>> BEGIN EXCERPT

Intro/Overview

In this document, we are getting the data that Brendan sent to me into a nice PLINK format.

Along the way we are making a few assumptions, etc. Basically what we are doing is:

  1. Creating a sex-average recombination map from the linkage map we had.
  2. Randomly interspersing unmapped markers from the large SNP panels into positions on the linkage map. (This is obviously an approximation, but it is what I have done in order to simulate physical linkage).
  3. Turn those linkage map distances in cM into megabases, using 1 cM = 1 Mb. I do this basically because I want to pass base pair coordinates to PLINK. Markers that are in the exact same linkage block are just given serial base pair coordinates. Ultimately, when I filter out linked markers, I will be tossing things within “100 Kb” or so, and this lets us do that easily.
  4. Take all the data that are in Genepop format and put them into PLINK and create binary plink filesets that we will save in intermediates/01.
  5. The final products from all this are these files in intermediates/01:

    binary-ns.bed      binary-ns.fam      binary-ns.nosex    binary-west.bim    binary-west.log
    binary-ns.bim      binary-ns.log      binary-west.bed    binary-west.fam    binary-west.nosex
    I will commit these and all future analyses will start with those file.
  6. After making all those I just checked the names of the individuals in the files and confirmed that they looked correct.
  7. After all that, I decided that it was easiest to keep everything in a tidy format, so this also creates compressed output files: tidy-ns.rds and tidy-west.rds in intermediates/01.

Some libraries

library(tidyverse)
Loading tidyverse: ggplot2
Loading tidyverse: tibble
Loading tidyverse: tidyr
Loading tidyverse: readr
Loading tidyverse: purrr
Loading tidyverse: dplyr
Conflicts with tidy packages --------------------------------------------------------------------------------
filter(): dplyr, stats
lag():    dplyr, stats
library(stringr)

>> END EXCERPT

→ **WHAT YOU WILL DO**:
[1] Answer these questions about the data-preparation overview:
(a) What conversion is used to turn linkage map distances in cM into megabases?
(b) In which directory are the binary PLINK filesets saved?
(c) Which two compressed tidy output files are created?
[2] Rewrite the data-preparation overview from "2. Randomly interspersing" up to and including "simulate physical linkage).", replacing "approximation" with "estimate".
The records that come next are separate material and have no connection to the data-preparation overview.

>> BEGIN DATA PROVIDED

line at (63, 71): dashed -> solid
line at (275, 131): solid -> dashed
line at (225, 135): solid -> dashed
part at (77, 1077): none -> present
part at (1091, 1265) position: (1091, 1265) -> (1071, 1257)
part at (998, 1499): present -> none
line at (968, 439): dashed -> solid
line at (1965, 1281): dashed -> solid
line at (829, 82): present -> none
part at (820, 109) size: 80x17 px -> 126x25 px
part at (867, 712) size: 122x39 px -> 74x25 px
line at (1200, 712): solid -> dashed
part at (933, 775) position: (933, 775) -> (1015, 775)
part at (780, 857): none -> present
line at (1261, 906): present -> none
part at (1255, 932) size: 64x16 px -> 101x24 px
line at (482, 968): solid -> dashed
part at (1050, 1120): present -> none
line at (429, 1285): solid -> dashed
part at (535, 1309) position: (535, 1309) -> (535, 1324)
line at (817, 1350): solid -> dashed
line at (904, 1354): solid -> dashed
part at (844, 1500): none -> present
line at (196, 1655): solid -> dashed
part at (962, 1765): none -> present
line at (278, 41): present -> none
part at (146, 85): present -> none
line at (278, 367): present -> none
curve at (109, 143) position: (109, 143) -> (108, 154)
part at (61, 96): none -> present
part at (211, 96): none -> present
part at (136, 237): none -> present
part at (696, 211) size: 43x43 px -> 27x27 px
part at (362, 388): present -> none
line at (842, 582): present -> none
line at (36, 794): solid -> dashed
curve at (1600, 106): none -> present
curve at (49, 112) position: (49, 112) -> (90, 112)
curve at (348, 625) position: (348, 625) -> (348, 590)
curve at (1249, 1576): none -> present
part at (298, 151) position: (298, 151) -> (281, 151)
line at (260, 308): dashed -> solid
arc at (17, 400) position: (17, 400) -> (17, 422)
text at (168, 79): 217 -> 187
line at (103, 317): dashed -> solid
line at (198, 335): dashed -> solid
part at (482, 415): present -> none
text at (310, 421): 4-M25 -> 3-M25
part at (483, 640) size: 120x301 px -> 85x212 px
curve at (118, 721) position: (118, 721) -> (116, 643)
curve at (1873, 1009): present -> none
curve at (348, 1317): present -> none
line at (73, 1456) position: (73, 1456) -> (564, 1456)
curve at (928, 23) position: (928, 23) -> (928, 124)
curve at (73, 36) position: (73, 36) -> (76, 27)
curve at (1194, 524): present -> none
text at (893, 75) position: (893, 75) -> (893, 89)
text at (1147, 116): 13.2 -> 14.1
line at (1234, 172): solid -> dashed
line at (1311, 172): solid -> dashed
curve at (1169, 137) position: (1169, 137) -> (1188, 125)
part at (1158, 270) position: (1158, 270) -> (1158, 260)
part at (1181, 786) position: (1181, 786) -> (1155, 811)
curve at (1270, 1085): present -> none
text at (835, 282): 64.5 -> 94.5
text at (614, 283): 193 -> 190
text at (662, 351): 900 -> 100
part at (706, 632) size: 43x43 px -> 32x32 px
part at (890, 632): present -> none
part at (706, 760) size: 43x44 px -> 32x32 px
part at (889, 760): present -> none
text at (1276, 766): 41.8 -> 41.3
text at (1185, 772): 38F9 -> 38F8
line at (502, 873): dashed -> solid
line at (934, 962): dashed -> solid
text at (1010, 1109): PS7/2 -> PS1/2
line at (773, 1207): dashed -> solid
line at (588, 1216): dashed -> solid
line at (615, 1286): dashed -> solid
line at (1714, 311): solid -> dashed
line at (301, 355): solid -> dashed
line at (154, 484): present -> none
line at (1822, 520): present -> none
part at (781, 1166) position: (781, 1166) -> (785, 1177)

>> END DATA PROVIDED

→ **TASK RESULTS**:
[1]
(a) 1 cM = 1 Mb.
(b) intermediates/01.
(c) tidy-ns.rds and tidy-west.rds.

[2]
2. Randomly interspersing unmapped markers from the large SNP panels into positions on the linkage map. (This is obviously an estimate, but it is what I have done in order to simulate physical linkage).